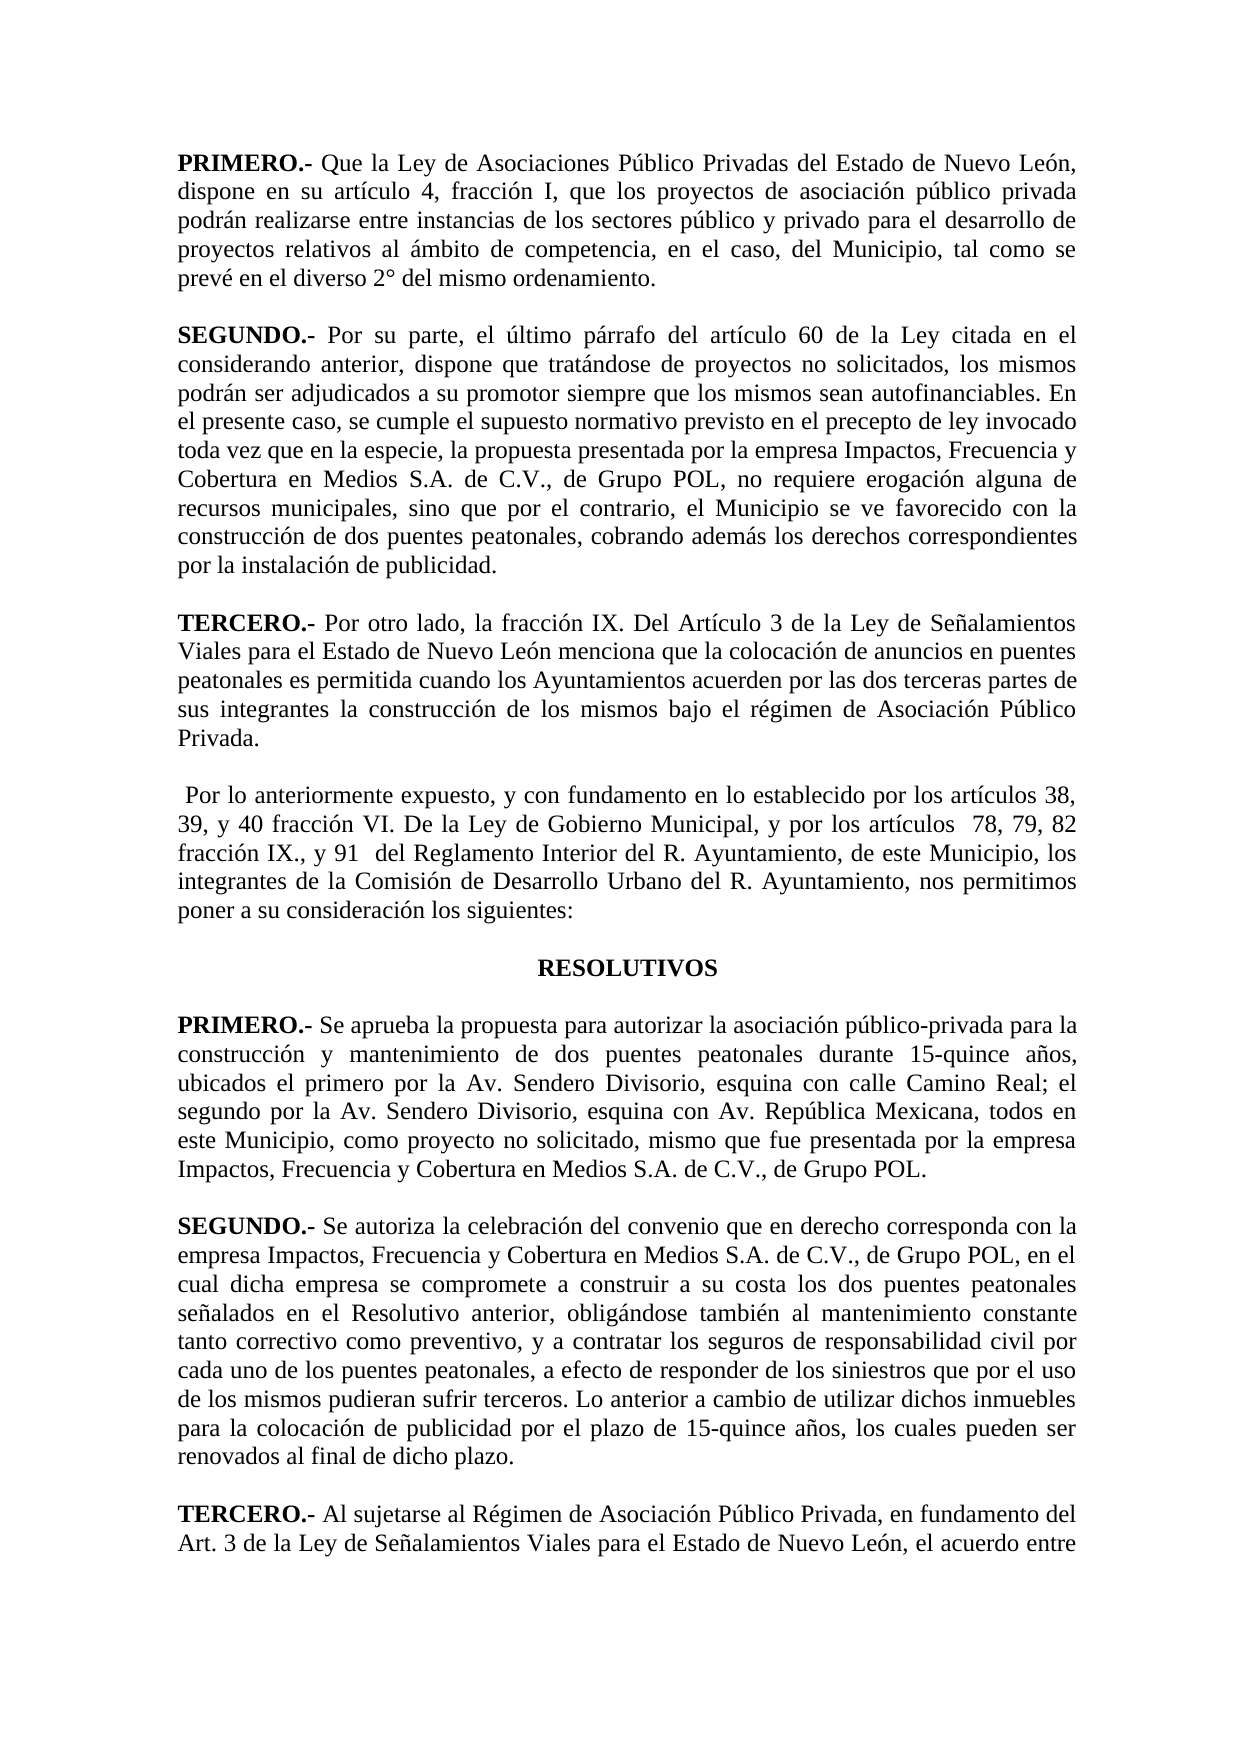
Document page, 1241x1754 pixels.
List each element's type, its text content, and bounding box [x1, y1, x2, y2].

text PRIMERO.- Que la Ley de Asociaciones Público Privadas del Estado de Nuevo León, dispone en su artículo 4, fracción I, que los proyectos de asociación público privada podrán realizarse entre instancias de los sectores público y privado para el desarrollo de proyectos relativos al ámbito de competencia, en el caso, del Municipio, tal como se prevé en el diverso 2° del mismo ordenamiento. [177, 148, 1078, 291]
text RESOLUTIVOS [177, 953, 1078, 981]
text SEGUNDO.- Se autoriza la celebración del convenio que en derecho corresponda con la empresa Impactos, Frecuencia y Cobertura en Medios S.A. de C.V., de Grupo POL, en el cual dicha empresa se compromete a construir a su costa los dos puentes peatonales señalados en el Resolutivo anterior, obligándose también al mantenimiento constante tanto correctivo como preventivo, y a contratar los seguros de responsabilidad civil por cada uno de los puentes peatonales, a efecto de responder de los siniestros que por el uso de los mismos pudieran sufrir terceros. Lo anterior a cambio de utilizar dichos inmuebles para la colocación de publicidad por el plazo de 15-quince años, los cuales pueden ser renovados al final de dicho plazo. [177, 1211, 1078, 1470]
text TERCERO.- Por otro lado, la fracción IX. Del Artículo 3 de la Ley de Señalamientos Viales para el Estado de Nuevo León menciona que la colocación de anuncios en puentes peatonales es permitida cuando los Ayuntamientos acuerden por las dos terceras partes de sus integrantes la construcción de los mismos bajo el régimen de Asociación Público Privada. [177, 608, 1078, 751]
text SEGUNDO.- Por su parte, el último párrafo del artículo 60 de la Ley citada en el considerando anterior, dispone que tratándose de proyectos no solicitados, los mismos podrán ser adjudicados a su promotor siempre que los mismos sean autofinanciables. En el presente caso, se cumple el supuesto normativo previsto en el precepto de ley invocado toda vez que en la especie, la propuesta presentada por la empresa Impactos, Frecuencia y Cobertura en Medios S.A. de C.V., de Grupo POL, no requiere erogación alguna de recursos municipales, sino que por el contrario, el Municipio se ve favorecido con la construcción de dos puentes peatonales, cobrando además los derechos correspondientes por la instalación de publicidad. [177, 320, 1078, 579]
text PRIMERO.- Se aprueba la propuesta para autorizar la asociación público-privada para la construcción y mantenimiento de dos puentes peatonales durante 15-quince años, ubicados el primero por la Av. Sendero Divisorio, esquina con calle Camino Real; el segundo por la Av. Sendero Divisorio, esquina con Av. República Mexicana, todos en este Municipio, como proyecto no solicitado, mismo que fue presentada por la empresa Impactos, Frecuencia y Cobertura en Medios S.A. de C.V., de Grupo POL. [177, 1010, 1078, 1183]
text Por lo anteriormente expuesto, y con fundamento en lo establecido por los artículos 38, 39, y 40 fracción VI. De la Ley de Gobierno Municipal, y por los artículos 78, 79, 82 fracción IX., y 91 del Reglamento Interior del R. Ayuntamiento, de este Municipio, los integrantes de la Comisión de Desarrollo Urbano del R. Ayuntamiento, nos permitimos poner a su consideración los siguientes: [177, 780, 1078, 924]
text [177, 1499, 1078, 1556]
──────────
Would you please output each record exactly, leaving the images out?

Output for this task:
Document page, 1241x1754 pixels.
List each element's type, its text content, and bounding box [x1, y1, x2, y2].

text PRIMERO.- Que la Ley de Asociaciones Público Privadas del Estado de Nuevo León, dispone en su artículo 4, fracción I, que los proyectos de asociación público privada podrán realizarse entre instancias de los sectores público y privado para el desarrollo de proyectos relativos al ámbito de competencia, en el caso, del Municipio, tal como se prevé en el diverso 2° del mismo ordenamiento. [177, 148, 1078, 291]
text RESOLUTIVOS [177, 953, 1078, 981]
text SEGUNDO.- Se autoriza la celebración del convenio que en derecho corresponda con la empresa Impactos, Frecuencia y Cobertura en Medios S.A. de C.V., de Grupo POL, en el cual dicha empresa se compromete a construir a su costa los dos puentes peatonales señalados en el Resolutivo anterior, obligándose también al mantenimiento constante tanto correctivo como preventivo, y a contratar los seguros de responsabilidad civil por cada uno de los puentes peatonales, a efecto de responder de los siniestros que por el uso de los mismos pudieran sufrir terceros. Lo anterior a cambio de utilizar dichos inmuebles para la colocación de publicidad por el plazo de 15-quince años, los cuales pueden ser renovados al final de dicho plazo. [177, 1211, 1078, 1470]
text TERCERO.- Por otro lado, la fracción IX. Del Artículo 3 de la Ley de Señalamientos Viales para el Estado de Nuevo León menciona que la colocación de anuncios en puentes peatonales es permitida cuando los Ayuntamientos acuerden por las dos terceras partes de sus integrantes la construcción de los mismos bajo el régimen de Asociación Público Privada. [177, 608, 1078, 751]
text SEGUNDO.- Por su parte, el último párrafo del artículo 60 de la Ley citada en el considerando anterior, dispone que tratándose de proyectos no solicitados, los mismos podrán ser adjudicados a su promotor siempre que los mismos sean autofinanciables. En el presente caso, se cumple el supuesto normativo previsto en el precepto de ley invocado toda vez que en la especie, la propuesta presentada por la empresa Impactos, Frecuencia y Cobertura en Medios S.A. de C.V., de Grupo POL, no requiere erogación alguna de recursos municipales, sino que por el contrario, el Municipio se ve favorecido con la construcción de dos puentes peatonales, cobrando además los derechos correspondientes por la instalación de publicidad. [177, 320, 1078, 579]
text PRIMERO.- Se aprueba la propuesta para autorizar la asociación público-privada para la construcción y mantenimiento de dos puentes peatonales durante 15-quince años, ubicados el primero por la Av. Sendero Divisorio, esquina con calle Camino Real; el segundo por la Av. Sendero Divisorio, esquina con Av. República Mexicana, todos en este Municipio, como proyecto no solicitado, mismo que fue presentada por la empresa Impactos, Frecuencia y Cobertura en Medios S.A. de C.V., de Grupo POL. [177, 1010, 1078, 1183]
text Por lo anteriormente expuesto, y con fundamento en lo establecido por los artículos 38, 39, y 40 fracción VI. De la Ley de Gobierno Municipal, y por los artículos 78, 79, 82 fracción IX., y 91 del Reglamento Interior del R. Ayuntamiento, de este Municipio, los integrantes de la Comisión de Desarrollo Urbano del R. Ayuntamiento, nos permitimos poner a su consideración los siguientes: [177, 780, 1078, 924]
text [177, 1499, 1078, 1556]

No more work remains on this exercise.